You are viewing a plain text version of this content. The canonical link for it is here.
Posted to dev@tika.apache.org by Pablo Queixalos <pa...@polyspot.com> on 2011/09/22 11:34:19 UTC
HSLFExtractor & POI : Looking for better XHTML
Hi,
The XHTML output of HSLFExtractor parser is not pure XHTML, it only inserts the full text into a P[aragraph] tag (including non-html carriage returns). This behavior comes from the poor capabilities that the POI PowerPointExtractor offers.
Based on the PowerPointExtractor implementation, I rewrote the HSLFExtractor parser. This new impl produces a better XHTML but uses the org.apache.poi.hslf POI model.
- What is the philosophy of Tika parsers implementations against their dependencies ? I mean, must the HSLFExtractor implement the strict minimal code to integrate the top POI API, or it is ok to do it the way I did ?
- Is there conventions for the XHTML produced by the parsers : global formatting (ie, a <div> per page, <h1> for headers) and related CSS classes ?
I am quite new to tika-parsers, so any feedback on the rewritten HSLFExtractor will be apreciated.
Thanks,
Pablo QUEIXALOS
Developer
79, rue du Faubourg Poissonnière
75009 Paris - France
P Before printing, think about environment
This message may contain confidential or privileged information. If you are not the intended recipient, please advise the sender immediately by reply e-mail and delete this message and any attachments without retaining a copy.
RE: HSLFExtractor & POI : Looking for better XHTML
Posted by Pablo Queixalos <pa...@polyspot.com>.
Oops, attachment was dropped.
Here it is : http://dl.free.fr/mJ2N9wIBh/HSLFExtractor.java
De : Pablo Queixalos [mailto:pablo.queixalos@polyspot.com]
Envoyé : jeudi 22 septembre 2011 11:34
À : dev@tika.apache.org
Objet : HSLFExtractor & POI : Looking for better XHTML
Hi,
The XHTML output of HSLFExtractor parser is not pure XHTML, it only inserts the full text into a P[aragraph] tag (including non-html carriage returns). This behavior comes from the poor capabilities that the POI PowerPointExtractor offers.
Based on the PowerPointExtractor implementation, I rewrote the HSLFExtractor parser. This new impl produces a better XHTML but uses the org.apache.poi.hslf POI model.
- What is the philosophy of Tika parsers implementations against their dependencies ? I mean, must the HSLFExtractor implement the strict minimal code to integrate the top POI API, or it is ok to do it the way I did ?

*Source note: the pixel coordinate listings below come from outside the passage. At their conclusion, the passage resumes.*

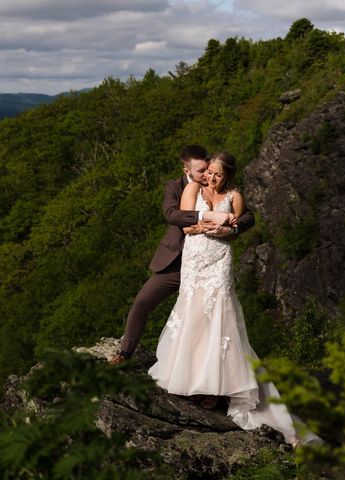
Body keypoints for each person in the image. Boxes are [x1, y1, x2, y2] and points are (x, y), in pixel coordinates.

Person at [147, 152, 309, 446]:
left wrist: (227, 229)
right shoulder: (193, 188)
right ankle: (191, 377)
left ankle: (214, 388)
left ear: (228, 177)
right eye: (209, 171)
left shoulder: (234, 196)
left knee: (220, 319)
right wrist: (206, 225)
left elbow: (236, 232)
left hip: (219, 259)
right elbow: (184, 225)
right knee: (194, 315)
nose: (211, 177)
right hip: (195, 260)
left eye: (218, 174)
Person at [110, 145, 255, 364]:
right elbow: (172, 215)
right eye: (202, 172)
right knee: (142, 302)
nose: (207, 176)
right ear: (187, 171)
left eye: (210, 170)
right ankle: (125, 353)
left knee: (207, 321)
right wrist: (209, 215)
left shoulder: (225, 188)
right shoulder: (175, 187)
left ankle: (208, 372)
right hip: (175, 263)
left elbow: (248, 216)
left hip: (212, 265)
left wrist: (232, 227)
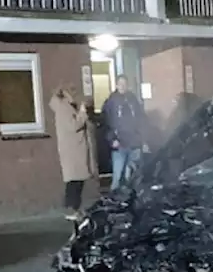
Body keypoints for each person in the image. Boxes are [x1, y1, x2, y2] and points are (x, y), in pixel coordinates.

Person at [49, 87, 96, 220]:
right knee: (74, 181)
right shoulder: (64, 108)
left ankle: (74, 208)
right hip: (72, 151)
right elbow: (73, 126)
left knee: (76, 180)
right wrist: (82, 113)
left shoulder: (65, 107)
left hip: (74, 150)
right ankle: (71, 209)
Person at [100, 75, 149, 190]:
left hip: (134, 144)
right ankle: (112, 203)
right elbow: (106, 122)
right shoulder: (111, 102)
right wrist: (112, 139)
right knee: (117, 177)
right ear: (116, 85)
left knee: (132, 178)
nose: (122, 86)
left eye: (124, 84)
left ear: (128, 85)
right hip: (119, 144)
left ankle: (130, 204)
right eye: (120, 84)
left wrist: (143, 139)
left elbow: (141, 120)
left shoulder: (133, 100)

- Is there conventions for the XHTML produced by the parsers : global formatting (ie, a <div> per page, <h1> for headers) and related CSS classes ?
I am quite new to tika-parsers, so any feedback on the rewritten HSLFExtractor will be apreciated.
Thanks,
Pablo QUEIXALOS
Developer
79, rue du Faubourg Poissonnière
75009 Paris - France
P Before printing, think about environment
This message may contain confidential or privileged information. If you are not the intended recipient, please advise the sender immediately by reply e-mail and delete this message and any attachments without retaining a copy.
RE: HSLFExtractor & POI : Looking for better XHTML
Posted by Pablo Queixalos <pa...@polyspot.com>.
Thank you for your answers.
I created the related JIRA entry https://issues.apache.org/jira/browse/TIKA-727
Pablo.
-----Message d'origine-----
De : Nick Burch [mailto:nick.burch@alfresco.com]
Envoyé : jeudi 22 septembre 2011 11:55
À : dev@tika.apache.org
Objet : Re: HSLFExtractor & POI : Looking for better XHTML
On Thu, 22 Sep 2011, Pablo Queixalos wrote:
> Based on the PowerPointExtractor implementation, I rewrote the
> HSLFExtractor parser. This new impl produces a better XHTML but uses
> the org.apache.poi.hslf POI model.
If you wouldn't mind, please create a new JIRA entry for this, and upload your patch.
> - What is the philosophy of Tika parsers implementations against their
> dependencies ? I mean, must the HSLFExtractor implement the strict
> minimal code to integrate the top POI API, or it is ok to do it the
> way I did ?
It's fine to use other parts of the API as needed. If you look at some of the other office parsers you'll see that they all do that too
> - Is there conventions for the XHTML produced by the parsers : global
> formatting (ie, a <div> per page, <h1> for headers) and related CSS
> classes ?
We try to keep the xhtml simple and clean, with sensible tags, and we try to keep it similar between different formats of the same type. Ideally if you take the same presentation and save it as .ppt, .pptx and .odp, then Tika will give you quite similar XHTML back again.
(We don't try to re-create the exact layout and formatting of the original document however)
Nick
Re: HSLFExtractor & POI : Looking for better XHTML
Posted by Nick Burch <ni...@alfresco.com>.
On Thu, 22 Sep 2011, Pablo Queixalos wrote:
> Based on the PowerPointExtractor implementation, I rewrote the
> HSLFExtractor parser. This new impl produces a better XHTML but uses the
> org.apache.poi.hslf POI model.
If you wouldn't mind, please create a new JIRA entry for this, and upload
your patch.
> - What is the philosophy of Tika parsers implementations against their
> dependencies ? I mean, must the HSLFExtractor implement the strict
> minimal code to integrate the top POI API, or it is ok to do it the way
> I did ?
It's fine to use other parts of the API as needed. If you look at some of
the other office parsers you'll see that they all do that too
> - Is there conventions for the XHTML produced by the parsers : global
> formatting (ie, a <div> per page, <h1> for headers) and related CSS
> classes ?
We try to keep the xhtml simple and clean, with sensible tags, and we try
to keep it similar between different formats of the same type. Ideally if
you take the same presentation and save it as .ppt, .pptx and .odp, then
Tika will give you quite similar XHTML back again.
(We don't try to re-create the exact layout and formatting of the original
document however)
Nick